▶ _Try it_
Provide only the number of lines in the records where "down" appears.

▶ _Recorded information_
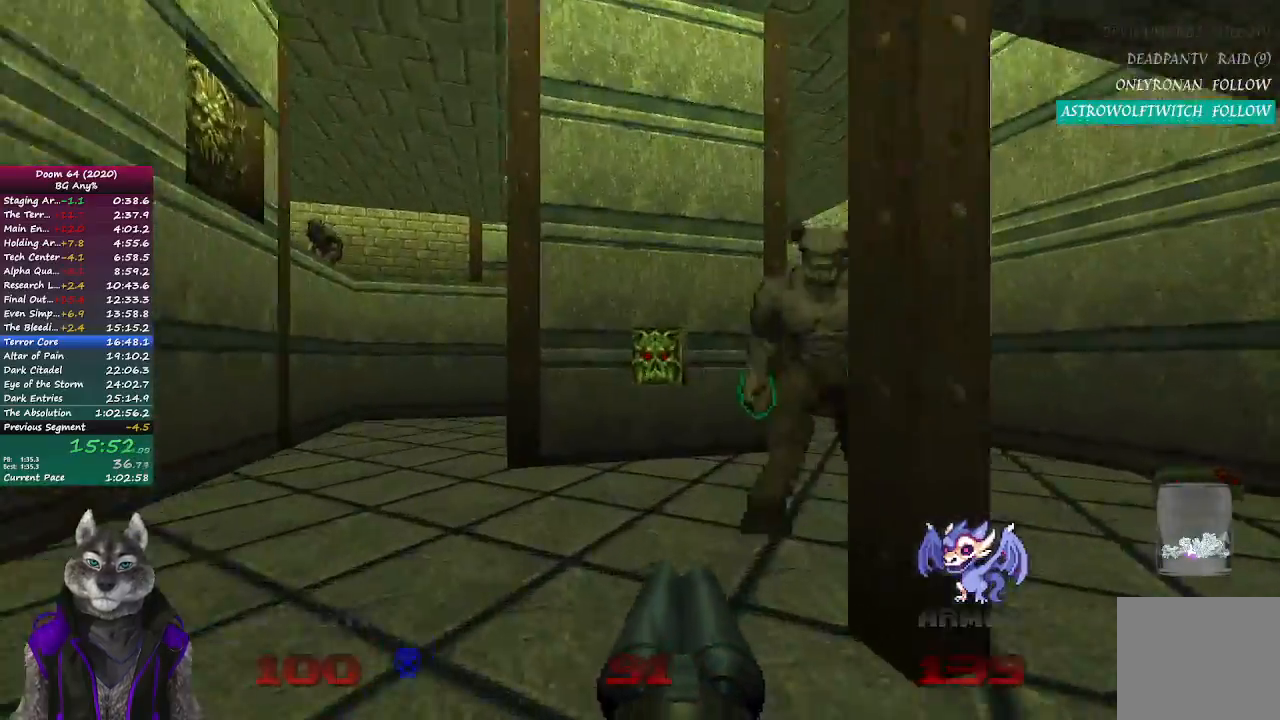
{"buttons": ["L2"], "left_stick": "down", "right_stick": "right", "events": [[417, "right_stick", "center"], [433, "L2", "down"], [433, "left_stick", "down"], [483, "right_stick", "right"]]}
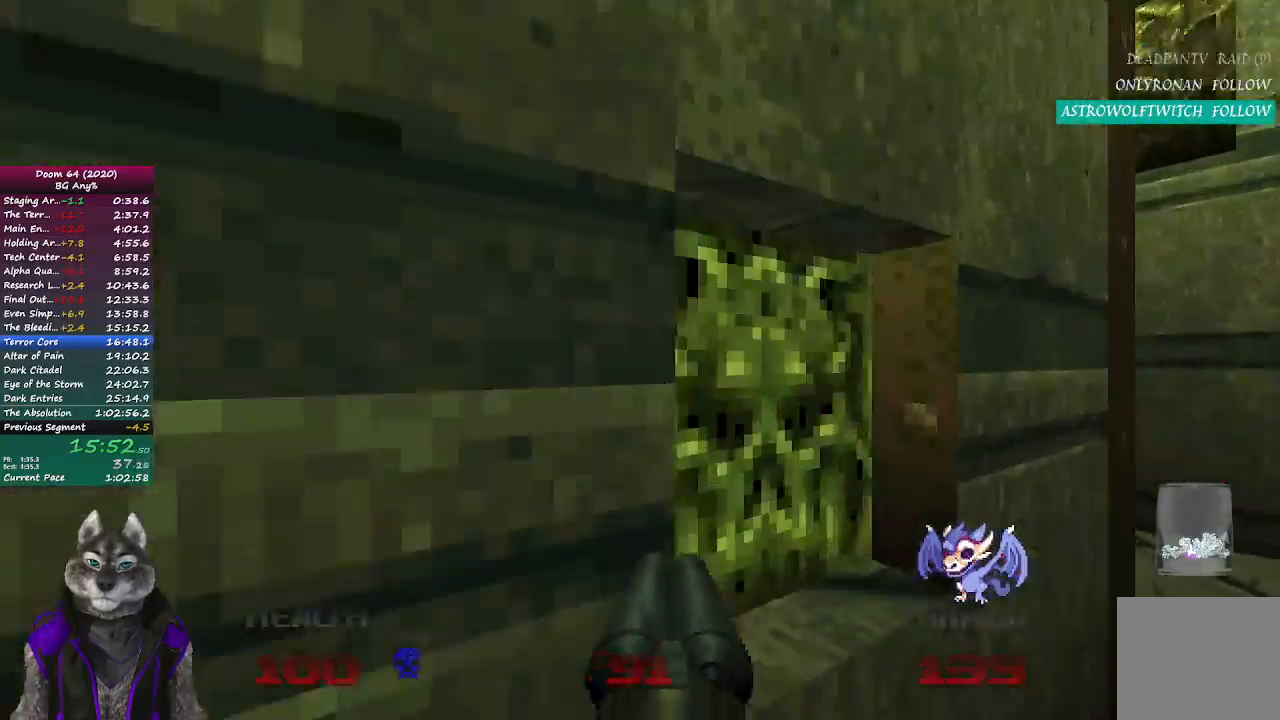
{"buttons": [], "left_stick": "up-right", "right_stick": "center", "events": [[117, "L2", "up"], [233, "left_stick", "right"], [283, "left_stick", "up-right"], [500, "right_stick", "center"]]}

...

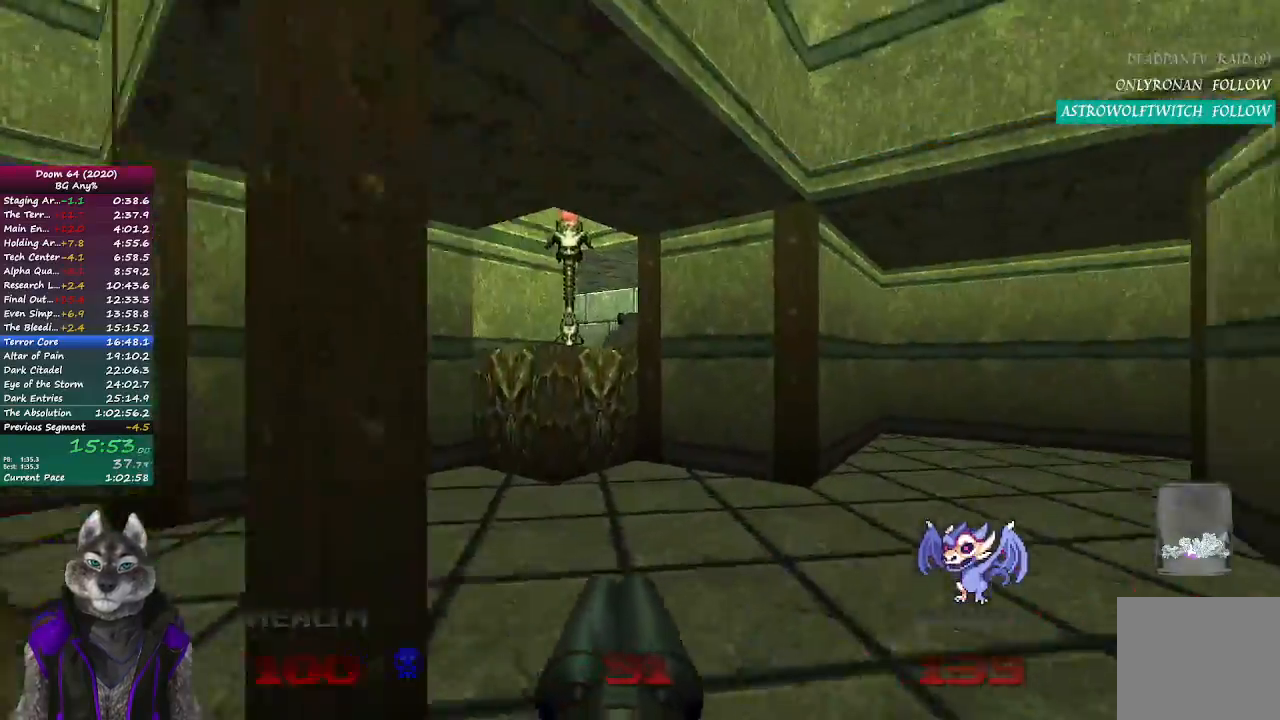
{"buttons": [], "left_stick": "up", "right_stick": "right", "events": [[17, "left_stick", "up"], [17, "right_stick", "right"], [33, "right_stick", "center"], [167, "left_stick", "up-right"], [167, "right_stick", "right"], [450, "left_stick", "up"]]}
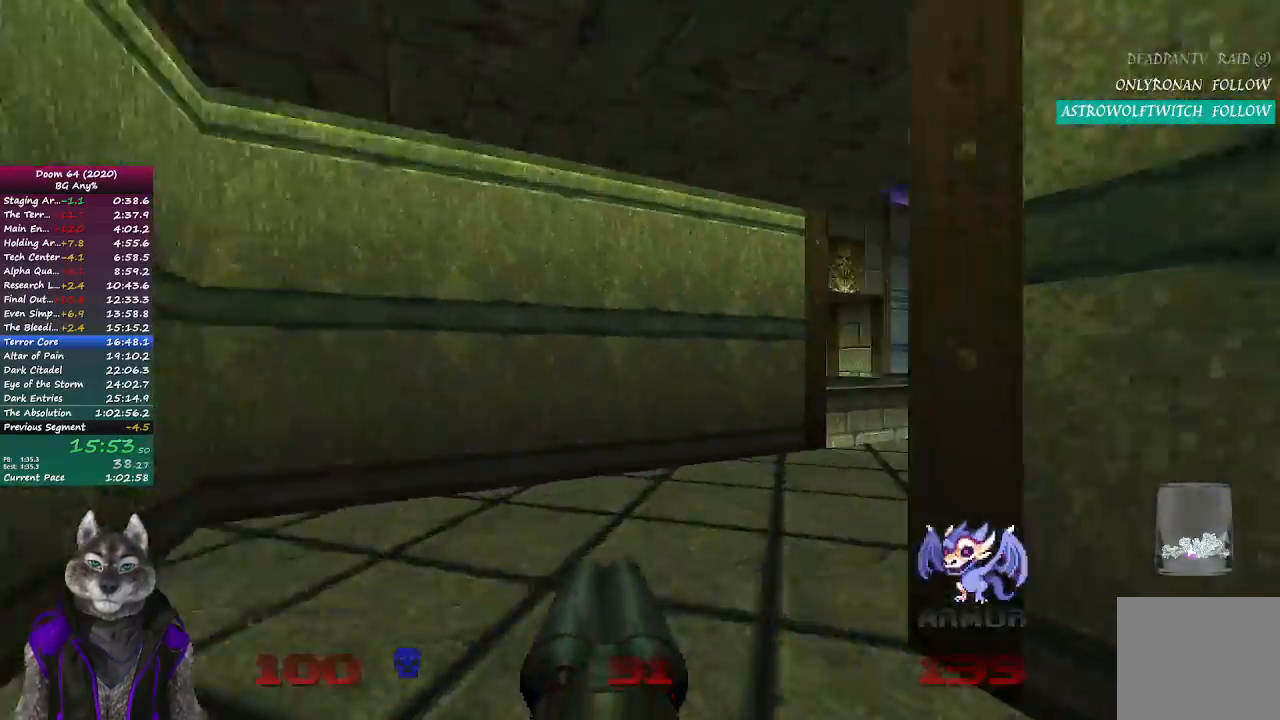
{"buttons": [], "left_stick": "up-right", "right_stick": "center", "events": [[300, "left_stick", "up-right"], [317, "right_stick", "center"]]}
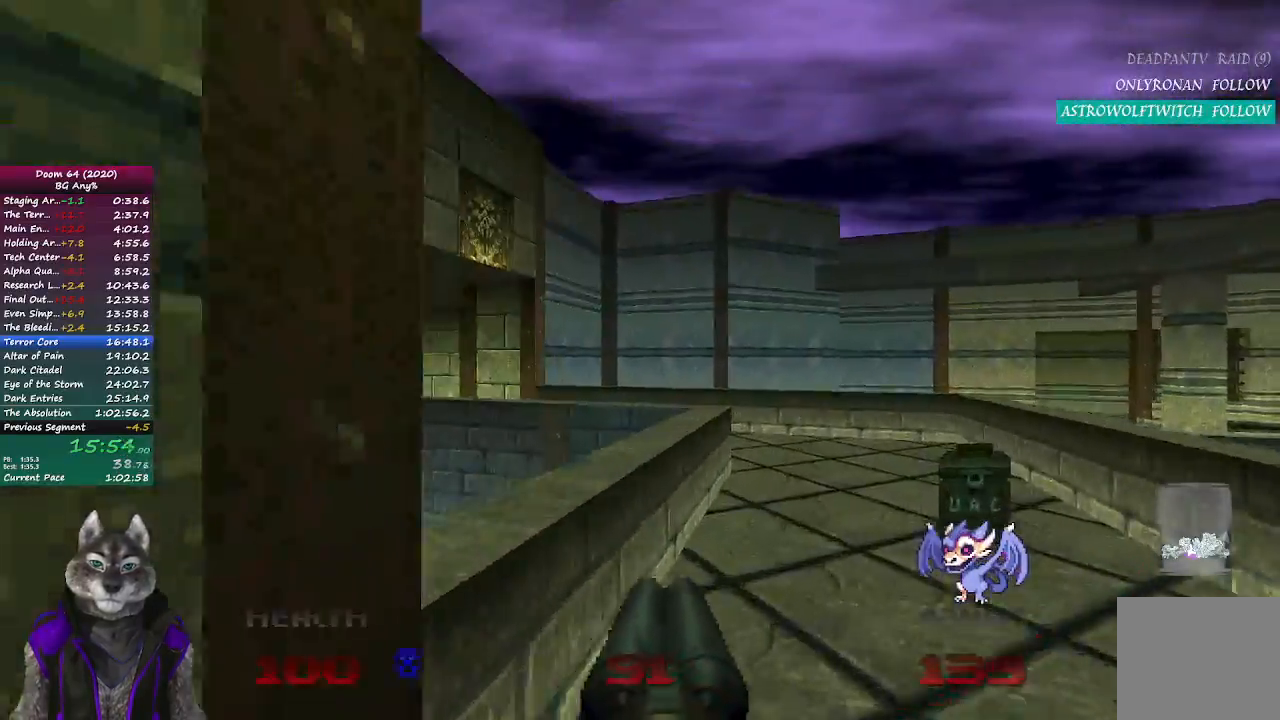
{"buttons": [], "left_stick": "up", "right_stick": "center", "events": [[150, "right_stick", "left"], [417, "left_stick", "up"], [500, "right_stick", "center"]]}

---

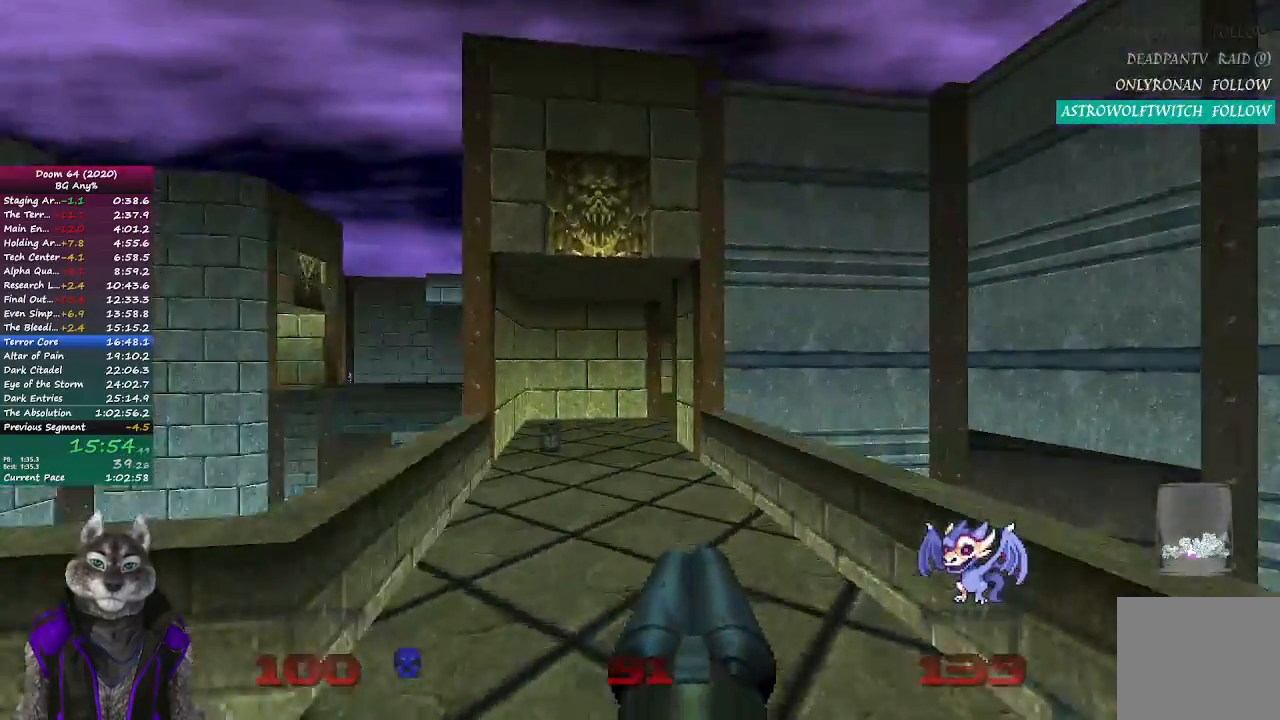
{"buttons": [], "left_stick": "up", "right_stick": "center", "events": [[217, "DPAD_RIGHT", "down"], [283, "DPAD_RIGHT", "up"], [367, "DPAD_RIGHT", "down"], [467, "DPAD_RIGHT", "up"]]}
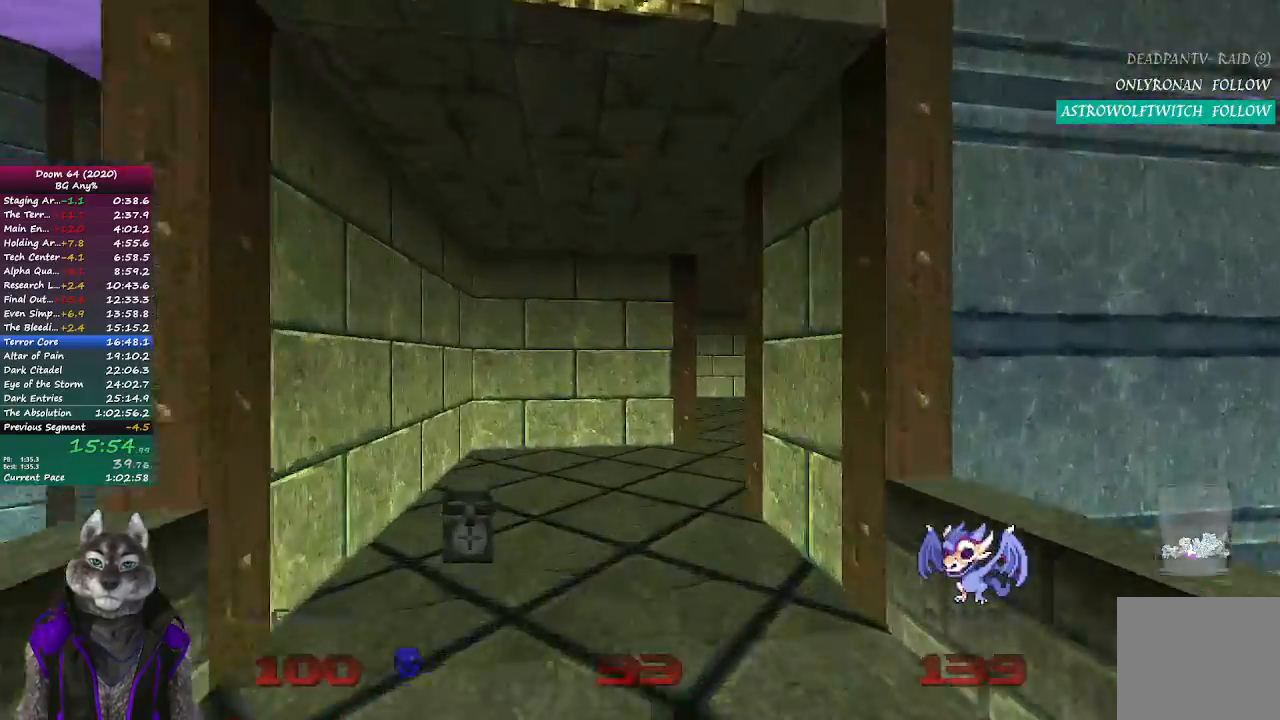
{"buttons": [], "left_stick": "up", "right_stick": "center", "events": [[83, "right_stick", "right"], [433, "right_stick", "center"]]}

▶ _Result of the task_
2